2. En vertu de l'article L. 262-46 du code de l'action sociale et des familles, la créance du département à l'égard d'un bénéficiaire du revenu de solidarité active, résultant du paiement indu de ce revenu, " peut être remise ou réduite par le président du conseil départemental, en cas de bonne foi ou de précarité de la situation du débiteur, sauf si cette créance résulte d'une manœuvre frauduleuse ou d'une fausse déclaration ". Il résulte de ces dispositions qu'un allocataire du revenu de solidarité active ne peut bénéficier d'une remise gracieuse de la dette résultant d'un paiement indu d'allocation que si, tout à la fois, d'une part, il est de bonne foi, l'indu ne devant pas trouver sa cause dans une manœuvre frauduleuse ou une fausse déclaration procédant d'une volonté de dissimulation de sa part, et, d'autre part, la précarité de sa situation, appréciée par le département à la date de sa décision, justifie l'octroi d'un remise.

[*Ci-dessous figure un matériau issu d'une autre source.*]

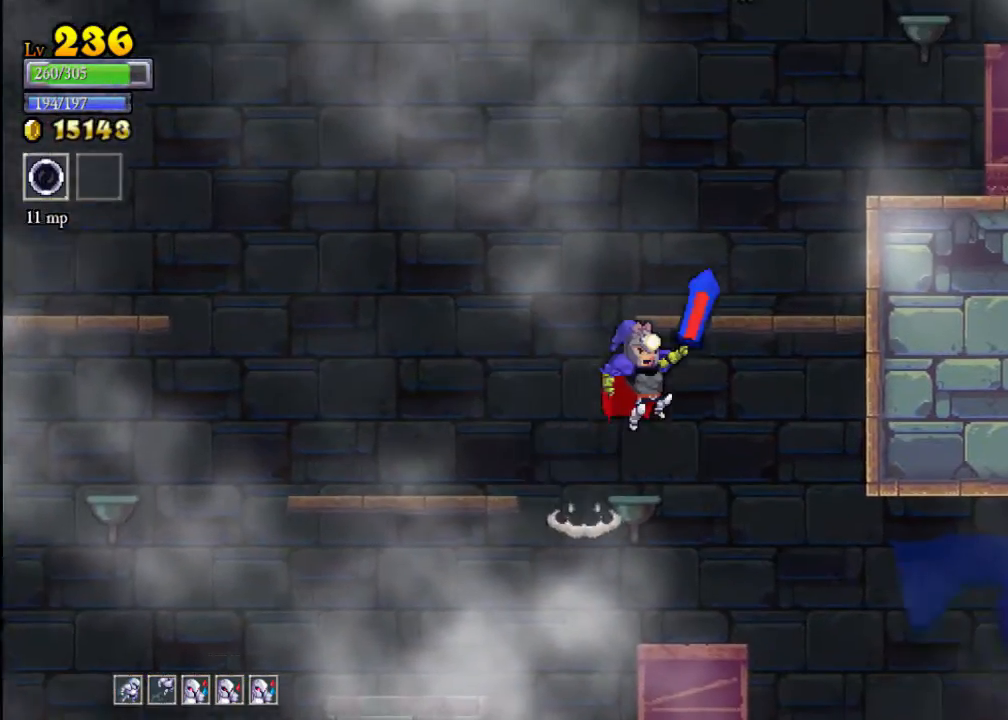
{"buttons": ["A"], "left_stick": "right", "events": [[267, "A", "up"], [300, "left_stick", "left"], [433, "left_stick", "center"], [500, "A", "down"], [500, "left_stick", "right"]]}
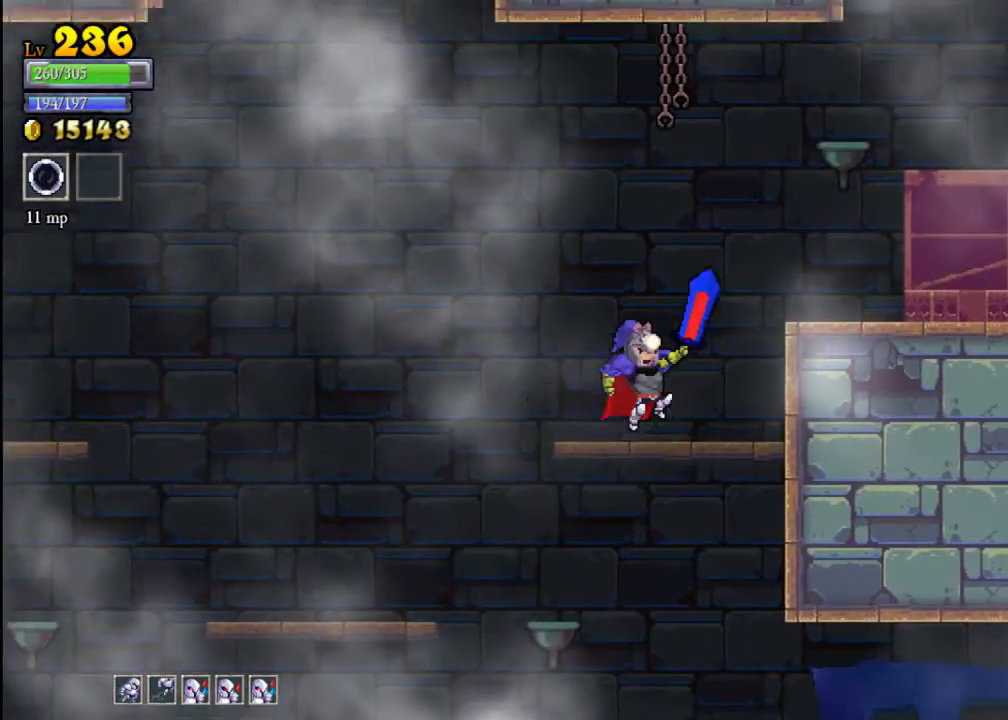
{"buttons": [], "left_stick": "right", "events": [[167, "A", "up"]]}
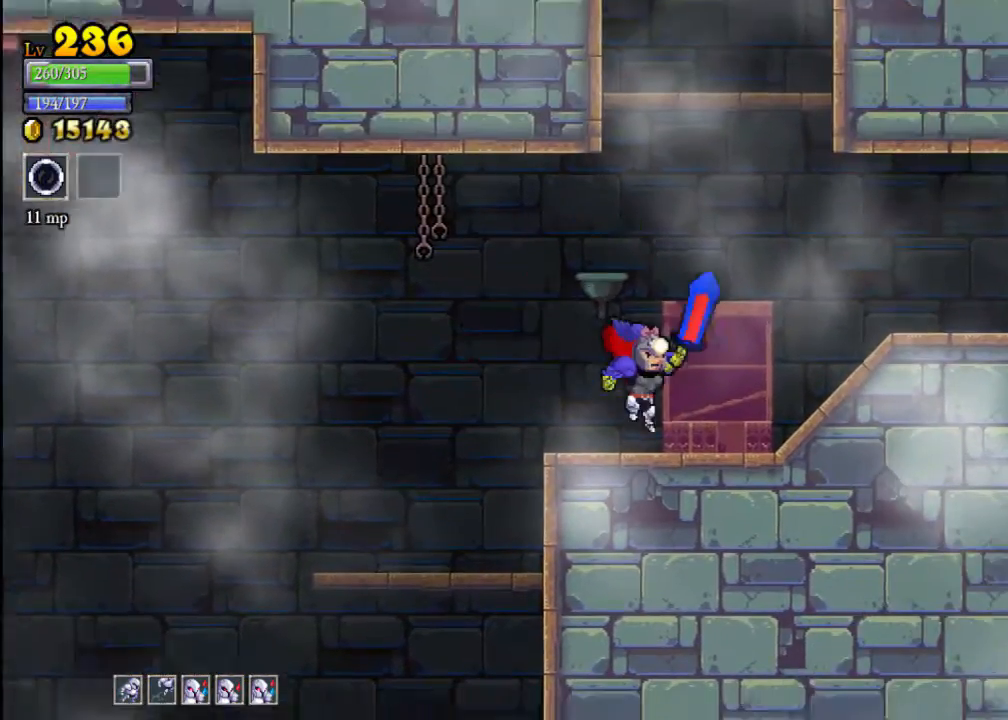
{"buttons": ["A"], "left_stick": "center", "events": [[200, "A", "down"], [200, "left_stick", "center"], [400, "A", "up"], [467, "A", "down"]]}
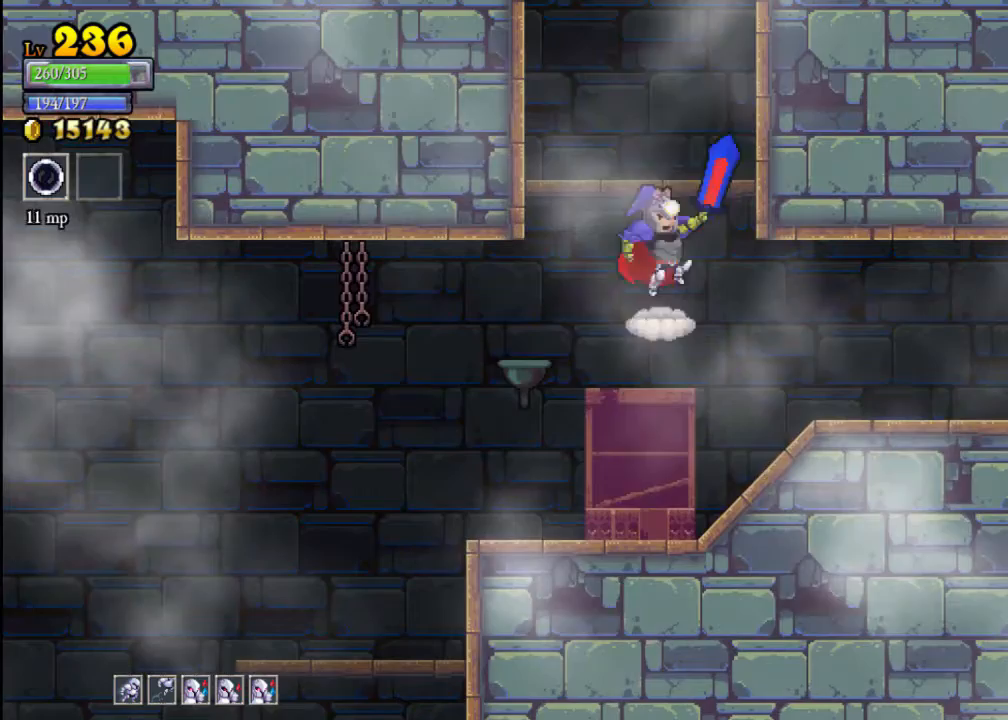
{"buttons": ["A"], "left_stick": "center", "events": [[167, "A", "up"], [400, "A", "down"]]}
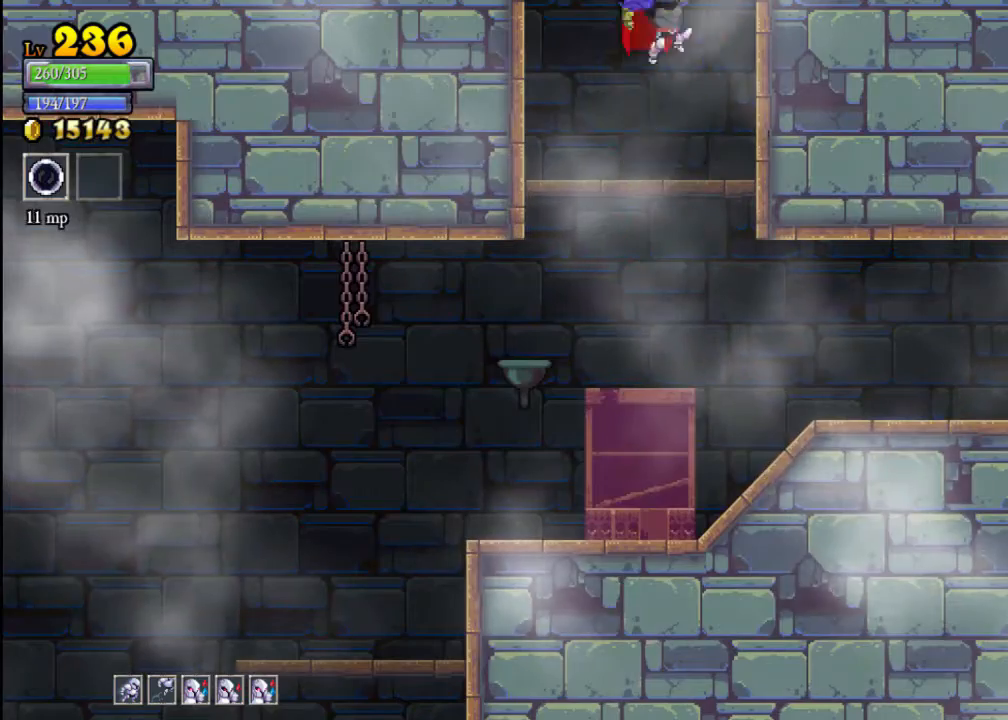
{"buttons": [], "left_stick": "center", "events": [[200, "A", "up"]]}
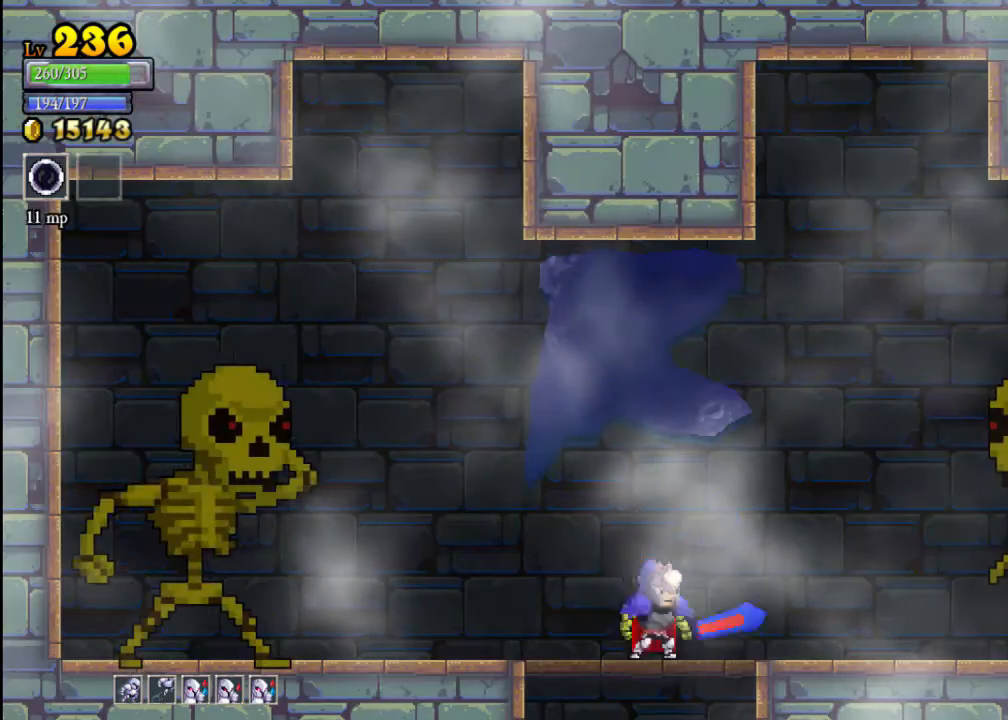
{"buttons": ["X"], "left_stick": "left", "events": [[100, "left_stick", "left"], [367, "X", "down"]]}
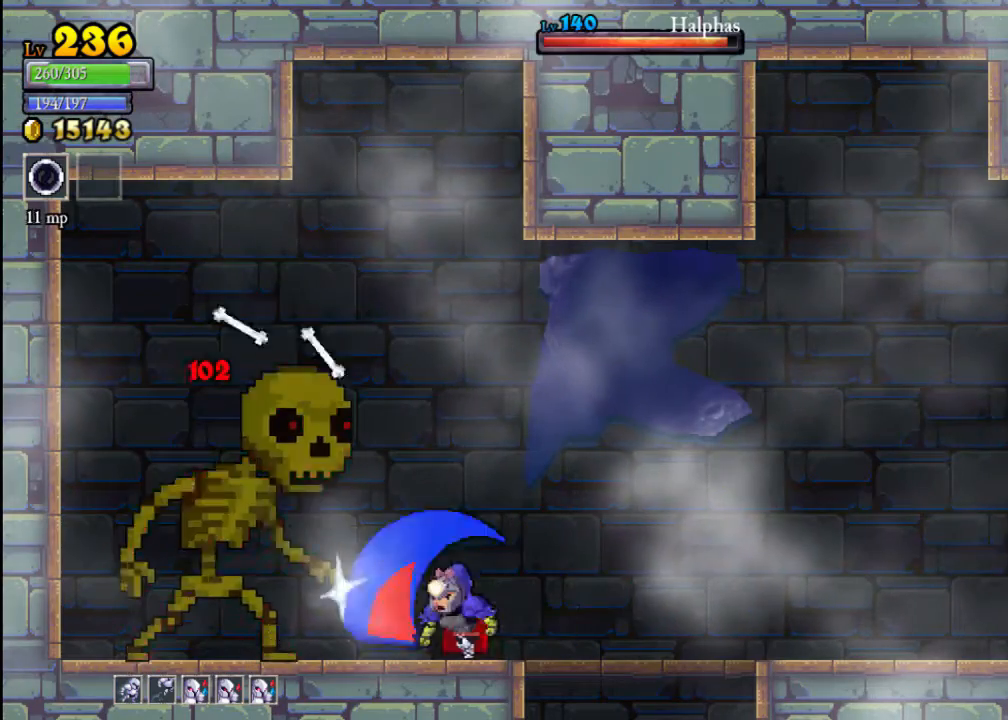
{"buttons": [], "left_stick": "center", "events": [[33, "X", "up"], [33, "left_stick", "center"], [333, "X", "down"], [467, "X", "up"]]}
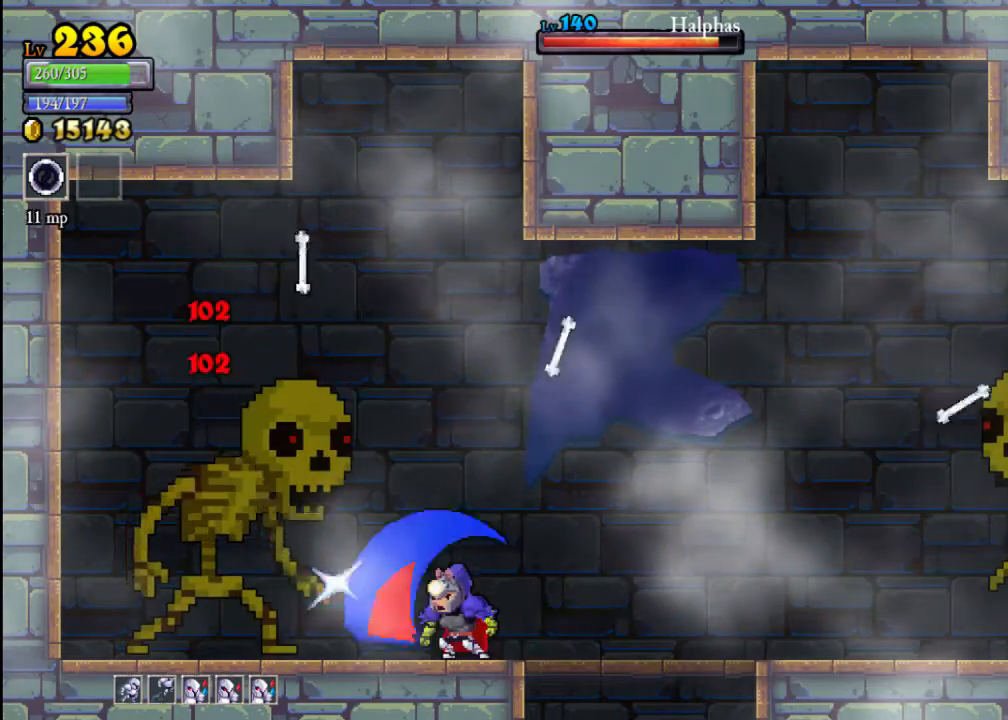
{"buttons": [], "left_stick": "center", "events": [[167, "B", "down"], [233, "B", "up"], [333, "A", "down"], [500, "A", "up"]]}
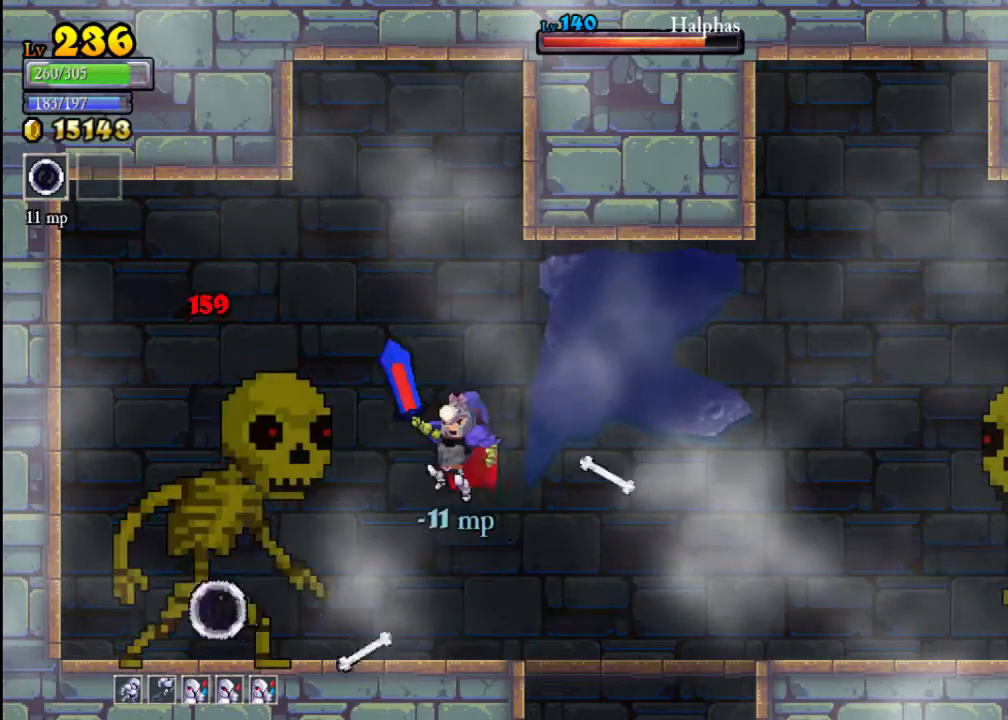
{"buttons": [], "left_stick": "center", "events": [[167, "X", "down"], [367, "X", "up"]]}
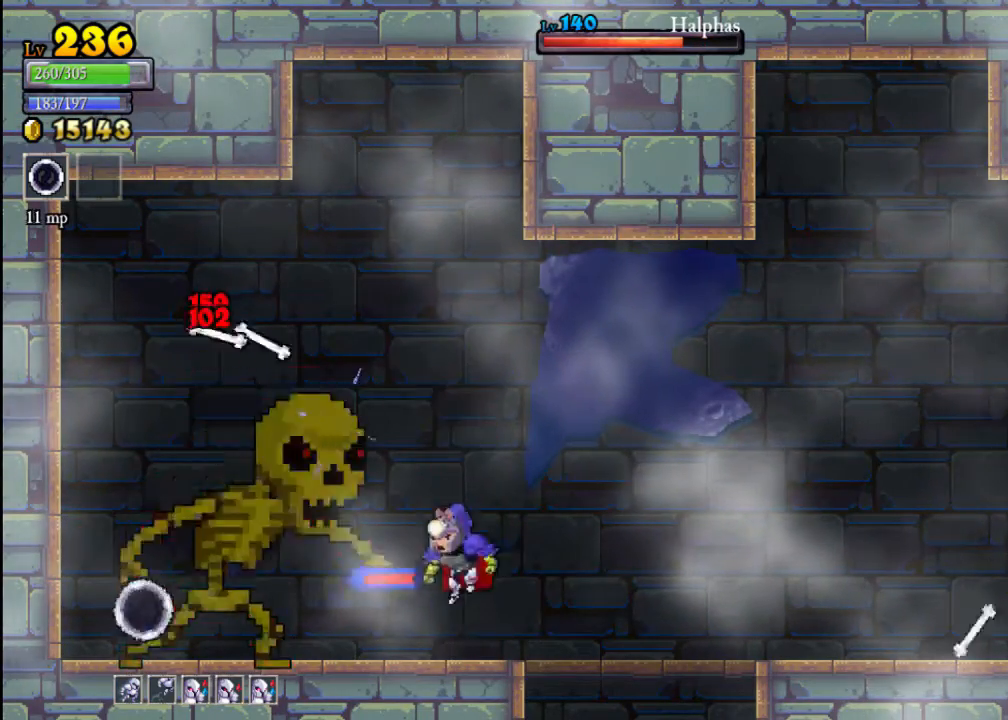
{"buttons": [], "left_stick": "right", "events": [[33, "left_stick", "right"], [133, "A", "down"], [300, "A", "up"], [300, "left_stick", "center"], [500, "left_stick", "right"]]}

3. Lorsque l'indu résulte de ce que l'allocataire a manqué à ses obligations déclaratives, il y a lieu, pour apprécier la condition de bonne foi de l'intéressé, hors les hypothèses où les omissions déclaratives révèlent une volonté manifeste de dissimulation ou, à l'inverse, portent sur des éléments dépourvus d'incidence sur le droit de l'intéressé au revenu de solidarité active ou sur son montant, de tenir compte de la nature des éléments ainsi omis, de l'information reçue et notamment, le cas échéant, de la présentation du formulaire de déclaration

des ressources, du caractère réitéré ou non de l'omission, des justifications données par l'intéressé ainsi que de toute autre circonstance de nature à établir que l'allocataire pouvait de bonne foi ignorer qu'il était tenu de déclarer les éléments omis.

4. Il résulte de l'instruction que l'indu notifié à Mme C trouve son origine dans des omissions déclaratives concernant ses ressources trimestrielles, consistant à ne pas avoir déclaré la totalité de ses salaires et à avoir minoré le montant de ses indemnités de chômage ainsi que des revenus de formation réellement perçus pour l'année 2020. Ces omissions sur plusieurs déclarations trimestrielles caractérisent un manquement aux obligations déclaratives que Mme C ne pouvait de bonne foi ignorer.

5. Il résulte de ce qui précède que les omissions déclaratives commises par Mme B font obstacle à ce que lui soit accordée la remise d'indu de revenu de solidarité active qu'elle sollicite, en dépit de la précarité éventuelle de sa situation actuelle. Par suite, il y a lieu de rejeter la requête en toutes ses conclusions.

D É C I D E :

Article 1er : La requête de Mme C est rejetée.

Article 2 : Le présent jugement sera notifié à Mme A C et au département du Pas-de-Calais

Copie pour information sera adressée à la caisse d'allocations familiales du Pas-de-Calais.

Rendu public par mise à disposition au greffe le 2 décembre 2024.

Le magistrat désigné,

signé

O. Cotte

La greffière,

signé

C. Lejeune

La République mande et ordonne au préfet du Pas-de-Calais en ce qui le concerne ou à tous commissaires de justice à ce requis en ce qui concerne les voies de droit commun, contre les parties privées, de pourvoir à l'exécution de la présente décision.